In the US, each of us creates around 4.5 pounds of waste every day. Purely by making smarter consumer choices, we can significantly lower this number – and reduce the depletion of our precious natural resources.
12. Buy Ethical, Durable, and Second-Hand Clothing
Our love of “fast fashion” might keep us looking good, but it’s placing an extraordinary burden on our environment, with every item requiring a substantial amount of energy, water, and natural materials.
In the US, we’re buying more clothing than ever before – but we’re also wearing each item fewer times. And worst of all, almost all unwanted clothing ends up in landfill, or is incinerated on mass.
“It takes 2,700 liters of water to make one cotton shirt, enough to meet the average person’s drinking needs for two-and-a-half years.” World Resources Institute
If you’re looking to live a more sustainable lifestyle, try to reduce the number of individual pieces of clothing that you buy, and when you do, purchase durable items that you’ll keep for a long time.
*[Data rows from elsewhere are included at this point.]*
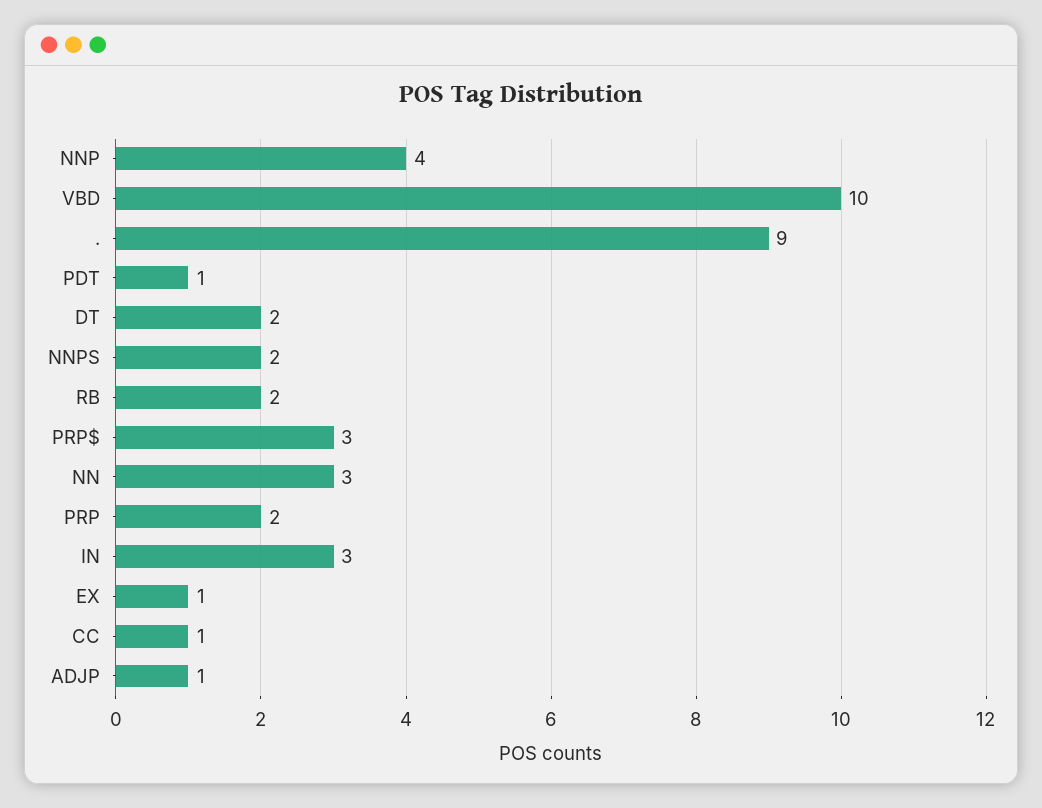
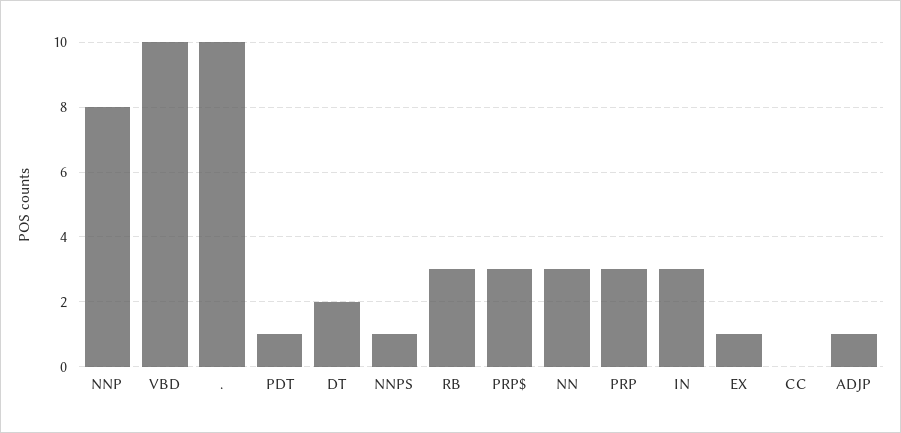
NNP: 4 -> 8
.: 9 -> 10
NNPS: 2 -> 1
RB: 2 -> 3
PRP: 2 -> 3
CC: 1 -> 0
Better still, you can reduce your environmental impact even further by purchasing pre-loved clothing, or sharing items with friends and family.
13. Aim for a “Zero-Waste” Kitchen
The most effective way to change your behavior is to set goals – and even small ones can make a big difference.
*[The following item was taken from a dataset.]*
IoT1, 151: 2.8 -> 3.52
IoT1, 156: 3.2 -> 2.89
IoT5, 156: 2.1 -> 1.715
One day a week, try to make your kitchen “zero-waste” in which every item is composted, recycled, reused, or repurposed. This has the immediate benefit of not just eliminating household waste, but it will also make you reconsider some of your shopping choices and your methods of packaging.
And once you achieve a waste-free day, try to extend it to several days or even an entire week. You’ll be surprised how quickly the changes become second-nature – and it’s a great way for the whole family to work together towards a common goal.
14. Upgrade All of Your Lighting to LEDs
This may seem obvious, but it’s amazing how many homes still waste power on outdated and inefficient forms of lighting – which contribute to around 6% of global carbon emissions.
If you still have CFL light globes – or even worse, halogens and incandescents – consider changing your lighting over to LEDs. For example, a recessed halogen downlight typically uses 50w of power, but the equivalent LED consumes only 5w – and produces far less heat.
By upgrading to LEDs, you can immediately save up to 70% on your lighting bill and significantly reduce your home’s carbon footprint. And as you replace your old globes, don’t forget to recycle them to prevent them ending up in a landfill.
15. Purchase Carbon Offsets to Balance Your Emissions
Last but certainly not least, you can balance out many or all of your remaining emissions by purchasing carbon offsets. Using our simple online calculator, you can see exactly how many pounds of CO2 your family creates every year, and then offset them on an annual or monthly basis.
As you’ve seen from the list above, there are choices we can make every day that reduce our impact on the environment. And for those emissions that we can’t eliminate overnight – we can use carbon offsets to restore the balance – and help our children grow up in a cleaner, greener world.